1984 yılından bu yana, Türkiye’nin, ülke içinde ve sınır ötesinde gerçekleştirdiği terörle mücadele operasyonları PKK açısından örgütsel güvenliğe ve kapasiteye; imkan ve kabiliyetlere yönelik kayıplar olarak değerlendirilmiştir. Buna karşın, PKK’nın örgüt içi ihtilaf süreçleri ise “tasfiye tehlikesi” ile özdeşleştirilmiştir. 1986’daki sözde 3. Kongre sürecinde yaşanan “aydınlar-köylüler” ihtilafı, 1990’ların başlarında KDP ekolünün örgüt içinde yarattığı tartışmalar, 1993 yılındaki sözde ateşkes, 2000 yılındaki sözde 7. Olağanüstü Kongre, 2000-2005 yılları arasında KADEK, Kongra-Gel ve KKK yapılarının ilanı süreçlerinde yaşanan tartışmalar PKK’nın örgütsel belleğine “tasfiyecilik tehlikeleri” olarak kodlanmıştır. Bu süreçlerde, örgüt içerisinde, örgütün esas aldığı anlatıya ve teröristbaşının mutlak liderliğine yönelik eleştirel veya alternatif bir yaklaşım ortaya koyan tüm kişi, anlayış ve görüşler “ihanet, işbirlikçilik, sapma” ve nihayet” tasfiyecilik” olarak nitelendirilmiş; bu kişiler örgüt içi infazlara veya örgütten dışlanmaya hedef olmuşlardır. Terör örgütünün söz konusu süreçleri bu denli yüksek bir hassasiyetle deneyimlemesi, anlatı gücü kaybının örgütün varlığını sonlandırma riskinin algılanmasından kaynaklanmıştır.
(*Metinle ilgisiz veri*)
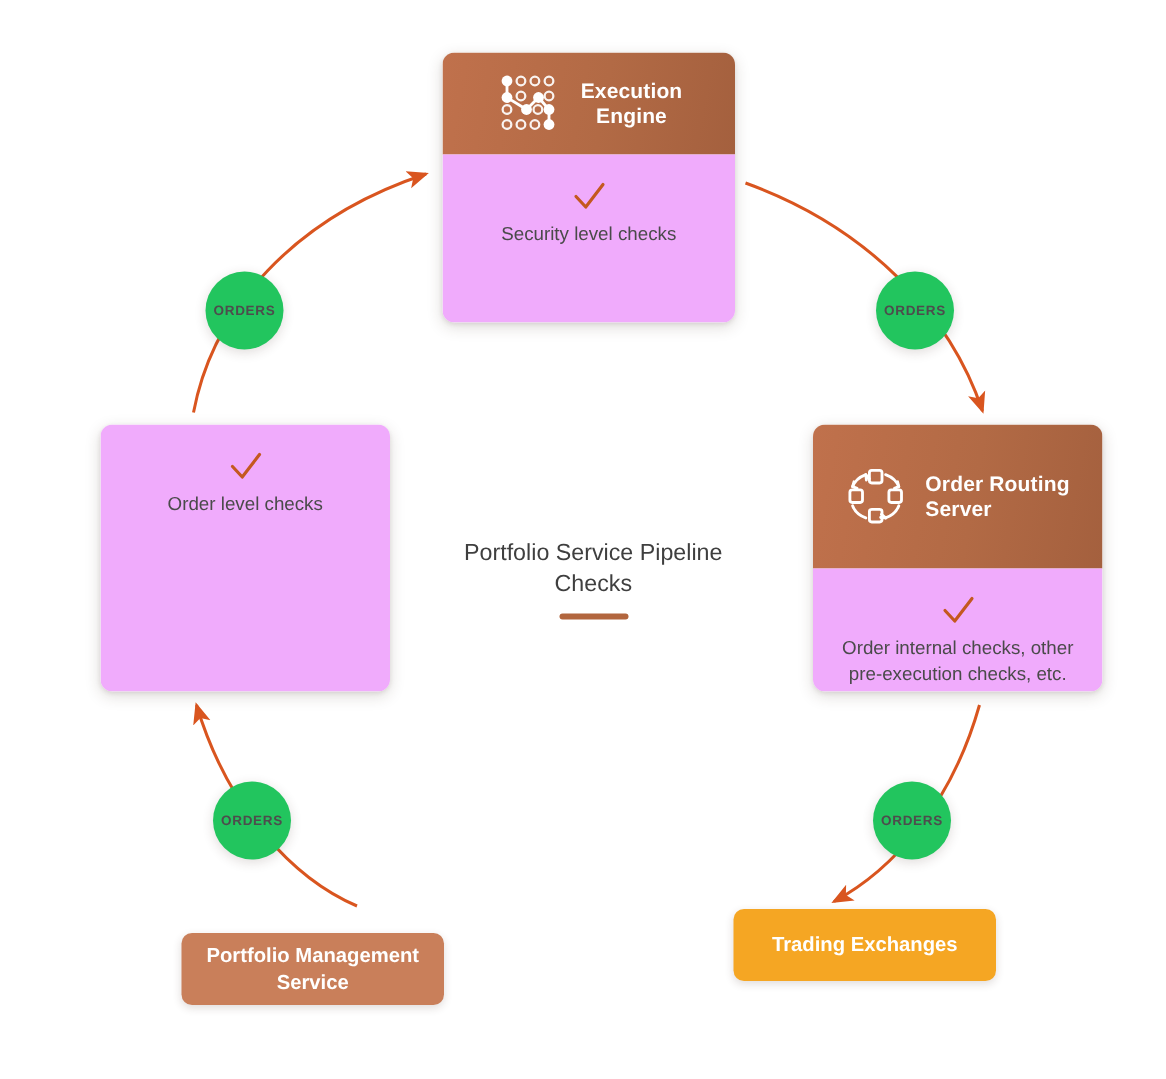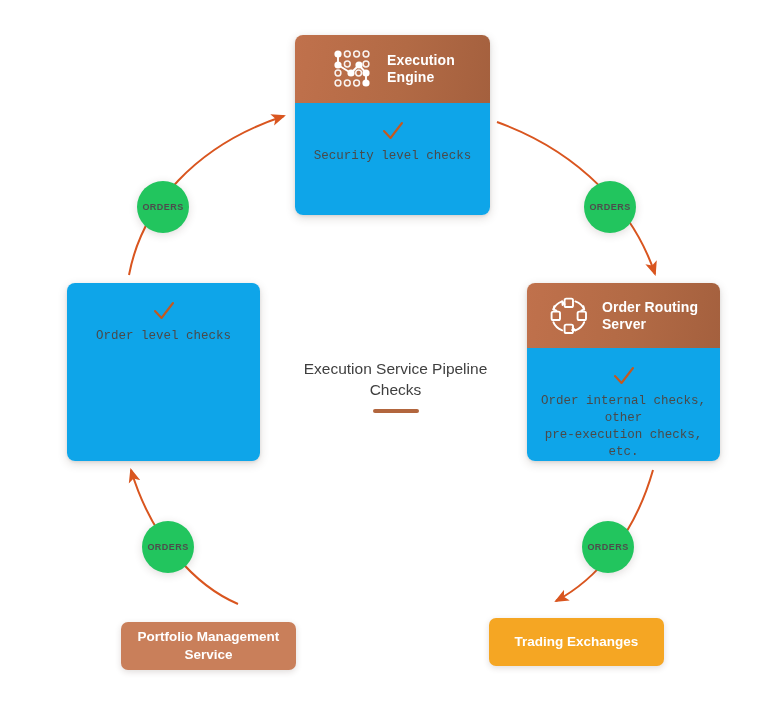--- a/index.html
+++ b/index.html
@@ -54,49 +54,48 @@
     line-height: 17px;
     letter-spacing: .1px;
     white-space: pre-line;
   }
   .card-icon {
     flex: 0 0 auto;
     display: block;
   }
   .card-body {
     flex: 1 1 auto;
-    background: #0ea5e9;
+    background: #f0abfc;
     display: flex;
     flex-direction: column;
     align-items: center;
     padding-top: 17px;
     box-sizing: border-box;
-    font-family: Liberation Mono, monospace;
   }
   .check {
     display: block;
     margin-bottom: 6px;
   }
   .card-desc {
     color: #4a4a4a;
     font-size: 12.5px;
     line-height: 17px;
     text-align: center;
     padding: 0 12px;
     white-space: pre-line;
   }
 
   
   #card-execution-engine { left: 295px; top: 35px;  width: 195px; height: 180px; }
-  #card-execution-engine .card-head { height: 68px; }
+  #card-execution-engine .card-head { height: 68px; text-align: center; }
 
   #card-qplum-api        { left: 67px;  top: 283px; width: 193px; height: 178px; }
   #card-qplum-api .card-head { height: 96px; }
 
-  #card-order-routing    { left: 527px; top: 283px; width: 193px; height: 178px; }
+  #card-order-routing    { left: 542px; top: 283px; width: 193px; height: 178px; }
   #card-order-routing .card-head { height: 96px; }
 
   
   .pill {
     position: absolute;
     border-radius: 7px;
     display: flex;
     align-items: center;
     justify-content: center;
     text-align: center;
@@ -109,21 +108,20 @@
     box-sizing: border-box;
     padding: 0 10px;
   }
   #pill-portfolio-management {
     left: 121px; top: 622px; width: 175px; height: 48px;
     background: #c97f5a;
   }
   #pill-trading-exchanges {
     left: 489px; top: 606px; width: 175px; height: 48px;
     background: #f5a623;
-    margin-top: 12px;
   }
 
   
   .orders-badge {
     position: absolute;
     width: 52px;
     height: 52px;
     border-radius: 50%;
     background: #22c55e;
     box-shadow: 0 2px 8px rgba(60,40,30,0.16);
@@ -271,18 +269,18 @@
 
   <div class="orders-badge" id="orders-badge-api-to-engine">ORDERS</div>
 
   <div class="orders-badge" id="orders-badge-engine-to-routing">ORDERS</div>
 
   <div class="orders-badge" id="orders-badge-pms-to-api">ORDERS</div>
 
   <div class="orders-badge" id="orders-badge-routing-to-exch">ORDERS</div>
 
   <div id="center-caption">
-    <div class="caption-text">Execution Service Pipeline
+    <div class="caption-text">Portfolio Service Pipeline
 Checks</div>
     <div class="caption-rule"></div>
   </div>
 
 </div>
 
 </body></html>

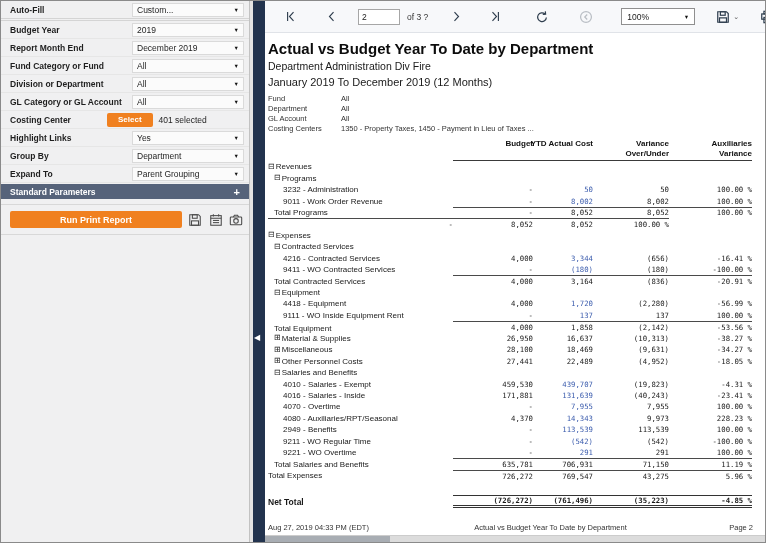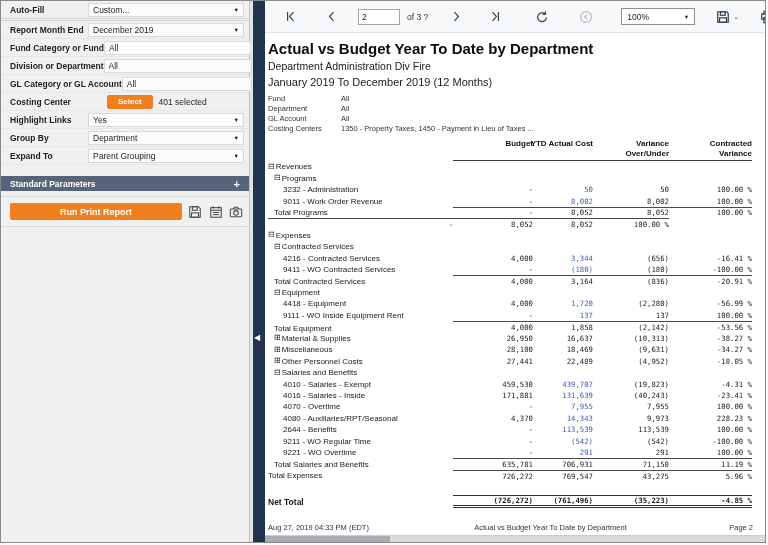--- a/index.html
+++ b/index.html
@@ -4,27 +4,27 @@
 <style>
   * { box-sizing: border-box; margin: 0; padding: 0; }
   html,body { width:768px; height:545px; overflow:hidden; font-family:"Liberation Sans",sans-serif; background:#fff; }
   .app { width:766px; height:543px; border:1px solid #8a8a8a; display:flex; background:#22c55e; overflow:hidden; }
 
   
   .sidebar { width:249px; flex:none; background:#f0f0f1; border-right:1px solid #c2c2c2; display:flex; flex-direction:column; }
   .param-row { height:18px; flex:none; display:flex; align-items:center; padding:0 5px 0 9px; border-bottom:1px solid #e6e6e6; }
   .param-row.first { height:20px; border-bottom:3px double #d4d4d4; }
   .param-label { flex:1; font-weight:bold; font-size:8.5px; color:#1f1f1f; white-space:nowrap; }
-  .param-select { width:156px; height:14px; flex:none; background:#fbfbfb; border:1px solid #dadada; display:flex; align-items:center; padding:0 4px; font-size:8.5px; color:#1f1f1f; cursor:pointer; }
+  .param-select { width:112px; height:14px; flex:none; background:#fbfbfb; border:1px solid #dadada; display:flex; align-items:center; padding:0 4px; font-size:8.5px; color:#1f1f1f; cursor:pointer; }
   .param-select .sel-text { flex:1; white-space:nowrap; overflow:hidden; }
   .caret { font-size:5.5px; color:#111; }
   .ctl-area { width:137px; flex:none; display:flex; align-items:center; }
   .select-btn { background:#F0801F; color:#fff; border:none; font-weight:bold; font-size:8px; padding:2.5px 11px; border-radius:2px; cursor:pointer; font-family:inherit; }
   .sel-note { font-size:8.5px; margin-left:6px; color:#1f1f1f; white-space:nowrap; }
-  .std-params { height:15px; flex:none; background:#56637A; color:#fff; display:flex; align-items:center; padding:0 9px; margin-top:11px; cursor:pointer; }
+  .std-params { height:15px; flex:none; background:#56637A; color:#fff; display:flex; align-items:center; padding:0 9px; margin-top:1px; cursor:pointer; }
   .std-params .sp-label { flex:1; font-weight:bold; font-size:8.5px; }
   .std-params .plus { font-size:11px; font-weight:bold; }
   .run-row { flex:none; display:flex; align-items:center; gap:5px; margin-top:5px; border-top:1px solid #d8d8d8; border-bottom:1px solid #d8d8d8; padding:6px 5px 6px 9px; }
   .run-btn { width:172px; height:17px; flex:none; background:#F0801F; color:#fff; font-weight:bold; font-size:9px; border:none; border-radius:2px; display:flex; align-items:center; justify-content:center; cursor:pointer; font-family:inherit; }
   .side-icon { width:16px; height:16px; display:flex; align-items:center; justify-content:center; cursor:pointer; }
   .side-icon svg { stroke:#4a4a4a; fill:none; stroke-width:1.2; }
   .sidebar-fill { flex:1; }
 
   
   .gap { width:3px; flex:none; background:#e4e4e4; }
@@ -81,20 +81,27 @@
   <div class="sidebar">
     <div id="sidebar-rows">
         <div class="param-row first">
           <span class="param-label">Auto-Fill</span>
           <div class="param-select">
             <span class="sel-text">Custom...</span>
             <span class="caret">▼</span>
           </div>
         </div>
         <div class="param-row">
+          <span class="param-label">Budget Year</span>
+          <div class="param-select">
+            <span class="sel-text">2019</span>
+            <span class="caret">▼</span>
+          </div>
+        </div>
+        <div class="param-row">
           <span class="param-label">Report Month End</span>
           <div class="param-select">
             <span class="sel-text">December 2019</span>
             <span class="caret">▼</span>
           </div>
         </div>
         <div class="param-row">
           <span class="param-label">Fund Category or Fund</span>
           <div class="param-select">
             <span class="sel-text">All</span>
@@ -274,21 +281,21 @@
             <span>Budget</span>
           </div>
           <div class="hcell ruled">
             <span>YTD Actual Cost</span>
           </div>
           <div class="hcell ruled">
             <span>Variance</span>
               <span>Over/Under</span>
           </div>
           <div class="hcell ruled">
-            <span>Contracted</span>
+            <span>Auxiliaries</span>
               <span>Variance</span>
           </div>
         </div>
         <div id="table-body">
             <div class="trow">
               <div class="label-cell" style="padding-left: 0px;">
                 <span class="exp-icon">⊟</span>
                 <span>Revenues</span>
               </div>
               <div class="num"></div>
@@ -528,21 +535,21 @@
               </div>
               <div class="num">4,370</div>
               <div class="num">
                 <span class="ytd-link">14,343</span>
               </div>
               <div class="num">9,973</div>
               <div class="num">228.23 %</div>
             </div>
             <div class="trow">
               <div class="label-cell" style="padding-left: 15px;">
-                <span>2644 - Benefits</span>
+                <span>2949 - Benefits</span>
               </div>
               <div class="num">-</div>
               <div class="num">
                 <span class="ytd-link">113,539</span>
               </div>
               <div class="num">113,539</div>
               <div class="num">100.00 %</div>
             </div>
             <div class="trow">
               <div class="label-cell" style="padding-left: 15px;">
Bugün itibariyle, PKK ve uzantılarının, bölgede oluşan yeni koşullar düzleminde, apokaliptik endişelerinin en yüksek düzeye ulaştığını söylemek mümkündür. PKK ve uzantıları, örgüt tarihinde hiç olmadığı kadar “tasfiye tehlikesini” yakından hissetmektedir. Söz konusu güncel durumu ve koşulları farklı kılan husus ise örgütsel varlığın her açıdan tükenişe sürüklenmesidir. Geçmişte, örgütsel kapasitesinde yaşadığı kayıpları telafi edebilen PKK ve uzantıları, 2016 yılından itibaren Türkiye’nin ülke içinde ve aynı zamanda Irak ve Suriye’de gerçekleştirdiği terörle mücadele operasyonları ile birlikte telafi edilemez hasarlar almaya başlamıştır. Bununla birlikte terör örgütü hem Türkiye içinde, Irak’ta ve Suriye’de anlatı gücünü ve kitlelere yönelik etki kapasitesini yitirmeye başlamış; örgüt ve uzantılarının küresel aktörlerin bölgesel dizayn aracı oldukları yönündeki algı pekişmiş, güçlenmiş ve konsolide olmuştur. Bu süreçte PKK ve uzantılarının, çelişkili örgütsel taktik ve stratejileri, küresel ve bölgesel aktörlerle paradoksal ittifak ilişkileri, örgütsel anlatının alt üst olmasını beraberinde getirirken terör örgütünün yegane motivasyonunun ise belirli bir yönetsel zümrenin konumlarının ve çıkarlarının korunması olduğu geniş kitleler tarafından daha net biçimde anlaşılmıştır. Bu noktada, Türkiye’nin, özellikle Suriye devriminin ardından PYD/YPG’ye yönelik olarak sıklıkla ön plana çıkardığı “tasfiye” vurgusunun, örgütsel kodları bağlamında bir gerçekliğin ifade edilmesi olarak okunması mümkündür. Zira PKK ve uzantıları bugün itibariyle apokaliptik son ile karşı karşıya olduklarını net biçimde hissederken bu nihayeti geciktirmek veya dönüştürmek adına hamleler gerçekleştirme arayışına girişmektedirler. Ancak Türkiye, söz konusu hamlelerin etkisiz ve işlevsiz kalacağını örgütsel kodlar üzerinden ifade etmekte ve PKK ve uzantılarının bölgesel denklemde “tasfiye” ile kaçınılmaz biçimde karşı karşıya olduğunu ortaya koymaktadır.